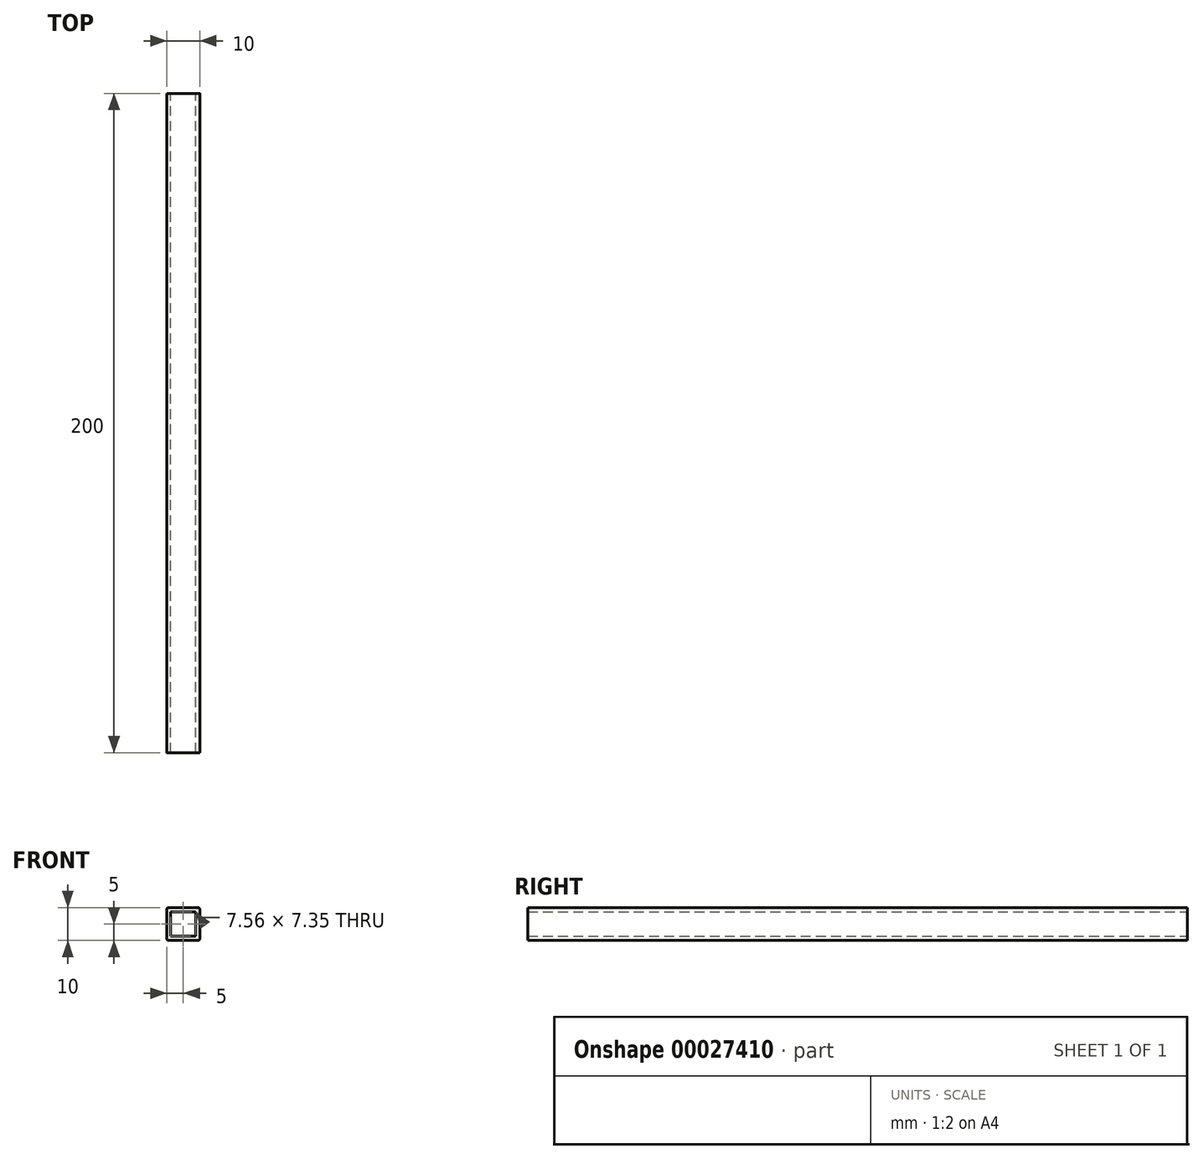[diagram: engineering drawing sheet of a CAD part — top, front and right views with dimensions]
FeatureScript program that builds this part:
annotation { "Feature Type Name" : "Feature", "Feature Type Description" : "" }
export const myFeature = defineFeature(function(context is Context, id is Id, definition is map)
    precondition{}
    {
        {
            var Q0;
            Q0=qCreatedBy(makeId("Front.planeOp"),FACE);
            var sketch = newSketch(context, id + "F0", { "sketchPlane" : qUnion([Q0])});
            skLineSegment(sketch, "E0.rect.bottom", {"start": v(4.5, -5) * mm, "end": v(-4.5, -5) * mm});
            skLineSegment(sketch, "E0.rect.top", {"start": v(4.5, 5) * mm, "end": v(-4.5, 5) * mm});
            skLineSegment(sketch, "E0.rect.left", {"start": v(5, -4.5) * mm, "end": v(5, 4.5) * mm});
            skLineSegment(sketch, "E0.rect.right", {"start": v(-5, -4.5) * mm, "end": v(-5, 4.5) * mm});
            skPoint(sketch, "E0.rect.middle", {"position": v(0, 0) * mm});
            skPoint(sketch, "E1.visualSharp", {"position": v(-5, 5) * mm});
            skArc(sketch, "E1.filletArc", {"start": v(-4.5, 5) * mm, "mid": v(-4.85, 4.85) * mm, "end": v(-5, 4.5) * mm});
            skPoint(sketch, "E2.visualSharp", {"position": v(5, 5) * mm});
            skArc(sketch, "E2.filletArc", {"start": v(5, 4.5) * mm, "mid": v(4.85, 4.85) * mm, "end": v(4.5, 5) * mm});
            skPoint(sketch, "E3.visualSharp", {"position": v(5, -5) * mm});
            skArc(sketch, "E3.filletArc", {"start": v(4.5, -5) * mm, "mid": v(4.85, -4.85) * mm, "end": v(5, -4.5) * mm});
            skPoint(sketch, "E4.visualSharp", {"position": v(-5, -5) * mm});
            skArc(sketch, "E4.filletArc", {"start": v(-5, -4.5) * mm, "mid": v(-4.85, -4.85) * mm, "end": v(-4.5, -5) * mm});
            skLineSegment(sketch, "E5.rect.bottom", {"start": v(3.78, -3.67) * mm, "end": v(-3.78, -3.67) * mm});
            skLineSegment(sketch, "E5.rect.top", {"start": v(3.78, 3.67) * mm, "end": v(-3.78, 3.67) * mm});
            skLineSegment(sketch, "E5.rect.left", {"start": v(3.78, -3.67) * mm, "end": v(3.78, 3.67) * mm});
            skLineSegment(sketch, "E5.rect.right", {"start": v(-3.78, -3.67) * mm, "end": v(-3.78, 3.67) * mm});
            skSolve(sketch);
        }
        {
            var Q0;
            Q0=makeQuery(id+"F0.imprint","IMPRINT",FACE,{"disambiguationData":[TD([[makeQuery(id+"F0.imprint","IMPRINT",EDGE,{"derivedFrom":sQuery(id+"F0.wireOp",EDGE,"E0.rect.bottom")}),-1.0]])]});
            extrude(context, id + "F1", {"entities" : qUnion([Q0]), "depth" : 150 * mm, "hasSecondDirection" : true, "secondDirectionOppositeDirection" : true, "secondDirectionDepth" : 50 * mm});
        }
    });
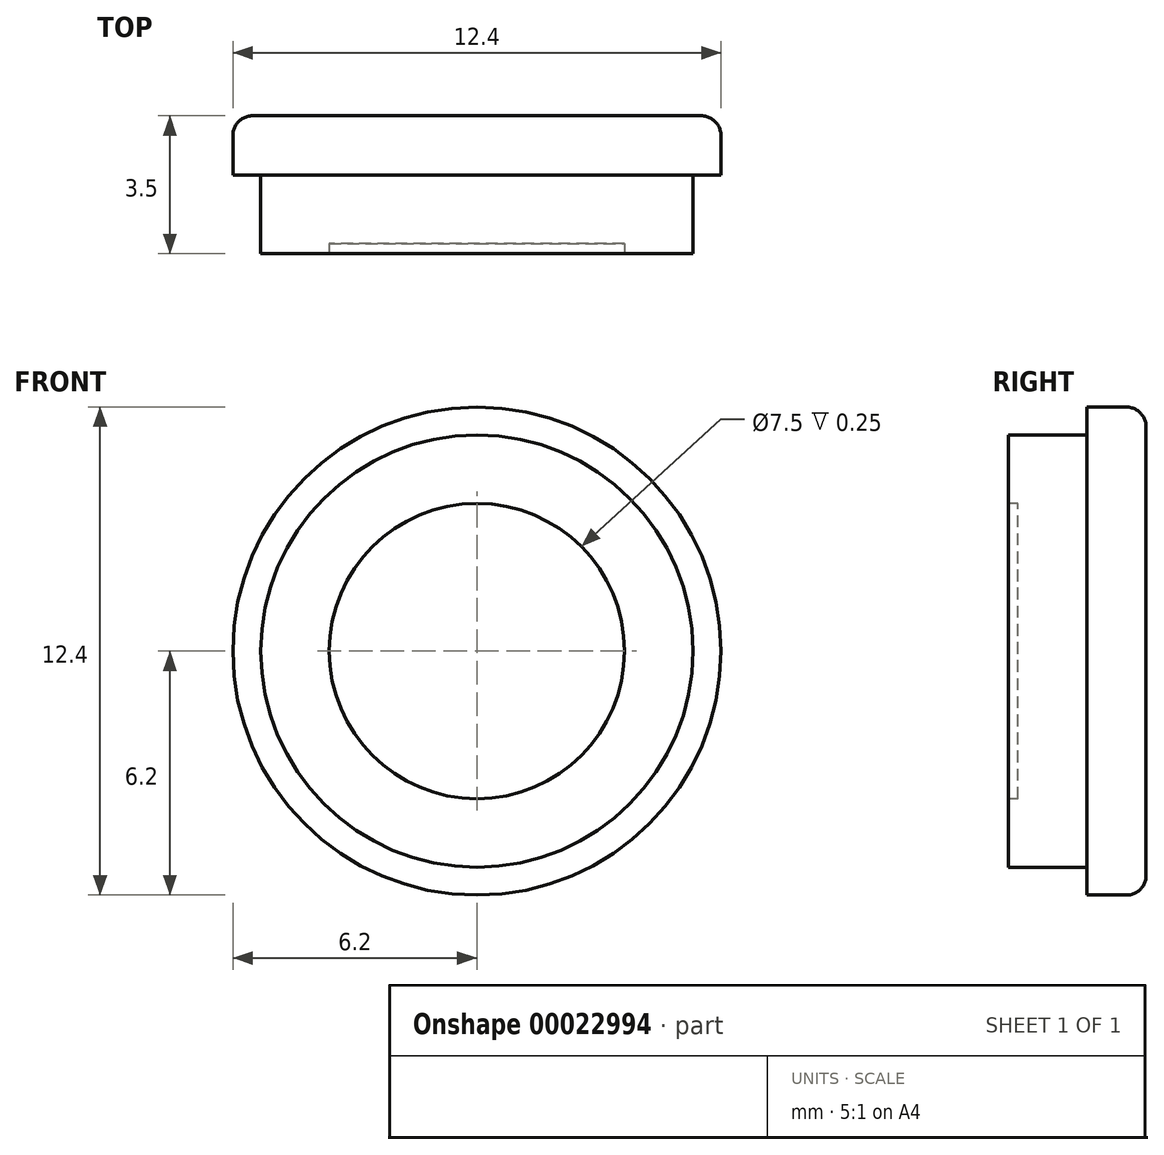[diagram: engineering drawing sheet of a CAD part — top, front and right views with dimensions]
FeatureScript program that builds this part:
annotation { "Feature Type Name" : "Feature", "Feature Type Description" : "" }
export const myFeature = defineFeature(function(context is Context, id is Id, definition is map)
    precondition{}
    {
        {
            var Q0;
            Q0=qCreatedBy(makeId("Front.planeOp"),FACE);
            var sketch = newSketch(context, id + "F0", { "sketchPlane" : qUnion([Q0])});
            skCircle(sketch, "E0", {"center": v(0, 0) * mm, "radius": 6.2 * mm});
            skSolve(sketch);
        }
        {
            var Q0;
            Q0 = qSketchRegion(id + "F0", true);
            extrude(context, id + "F1", {"entities" : qUnion([Q0]), "depth" : 1.5 * mm});
        }
        {
            var Q0;
            Q0=makeQuery(id+"F1.opExtrude","CAP_FACE",FACE,{"disambiguationData":[OSD([sQuery(id+"F0.wireOp",EDGE,"E0")])],"isStart":false});
            var sketch = newSketch(context, id + "F2", { "sketchPlane" : qUnion([Q0])});
            skCircle(sketch, "E1", {"center": v(0, 0) * mm, "radius": 5.5 * mm});
            skSolve(sketch);
        }
        {
            var Q0;
            Q0 = qSketchRegion(id + "F2", true);
            extrude(context, id + "F3", {"entities" : qUnion([Q0]), "operationType" : NewBodyOperationType.ADD, "depth" : 2 * mm});
        }
        {
            var Q0;
            Q0=makeQuery(id+"F3.opExtrude","CAP_FACE",FACE,{"disambiguationData":[OSD([sQuery(id+"F2.wireOp",EDGE,"E1")])],"isStart":false});
            var sketch = newSketch(context, id + "F4", { "sketchPlane" : qUnion([Q0])});
            skCircle(sketch, "E2", {"center": v(0, 0) * mm, "radius": 3.75 * mm});
            skSolve(sketch);
        }
        {
            var Q0;
            Q0 = qSketchRegion(id + "F4", true);
            extrude(context, id + "F5", {"entities" : qUnion([Q0]), "operationType" : NewBodyOperationType.REMOVE, "oppositeDirection" : true, "depth" : .25 * mm});
        }
        {
            var Q0;
            Q0=makeQuery(id+"F1.opExtrude","CAP_EDGE",EDGE,{"disambiguationData":[OSD([sQuery(id+"F0.wireOp",EDGE,"E0")])],"isStart":true});
            fillet(context, id + "F6", {"entities" : qUnion([Q0]), "radius" : .5 * mm, "tangentPropagation" : true, "allowEdgeOverflow" : false});
        }
    });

----------------

| Goal of the exercise |
Render the data as a numbered list, from its first line through the line containing "v(-4.85, -4.85) *", including both of those lines. Skip blank lines and leave the pictures out.

| Task output |
1. [diagram: engineering drawing sheet of a CAD part — top, front and right views with dimensions]
2. FeatureScript program that builds this part:
3. annotation { "Feature Type Name" : "Feature", "Feature Type Description" : "" }
4. export const myFeature = defineFeature(function(context is Context, id is Id, definition is map)
5.     precondition{}
6.     {
7.         {
8.             var Q0;
9.             Q0=qCreatedBy(makeId("Front.planeOp"),FACE);
10.             var sketch = newSketch(context, id + "F0", { "sketchPlane" : qUnion([Q0])});
11.             skLineSegment(sketch, "E0.rect.bottom", {"start": v(4.5, -5) * mm, "end": v(-4.5, -5) * mm});
12.             skLineSegment(sketch, "E0.rect.top", {"start": v(4.5, 5) * mm, "end": v(-4.5, 5) * mm});
13.             skLineSegment(sketch, "E0.rect.left", {"start": v(5, -4.5) * mm, "end": v(5, 4.5) * mm});
14.             skLineSegment(sketch, "E0.rect.right", {"start": v(-5, -4.5) * mm, "end": v(-5, 4.5) * mm});
15.             skPoint(sketch, "E0.rect.middle", {"position": v(0, 0) * mm});
16.             skPoint(sketch, "E1.visualSharp", {"position": v(-5, 5) * mm});
17.             skArc(sketch, "E1.filletArc", {"start": v(-4.5, 5) * mm, "mid": v(-4.85, 4.85) * mm, "end": v(-5, 4.5) * mm});
18.             skPoint(sketch, "E2.visualSharp", {"position": v(5, 5) * mm});
19.             skArc(sketch, "E2.filletArc", {"start": v(5, 4.5) * mm, "mid": v(4.85, 4.85) * mm, "end": v(4.5, 5) * mm});
20.             skPoint(sketch, "E3.visualSharp", {"position": v(5, -5) * mm});
21.             skArc(sketch, "E3.filletArc", {"start": v(4.5, -5) * mm, "mid": v(4.85, -4.85) * mm, "end": v(5, -4.5) * mm});
22.             skPoint(sketch, "E4.visualSharp", {"position": v(-5, -5) * mm});
23.             skArc(sketch, "E4.filletArc", {"start": v(-5, -4.5) * mm, "mid": v(-4.85, -4.85) * mm, "end": v(-4.5, -5) * mm});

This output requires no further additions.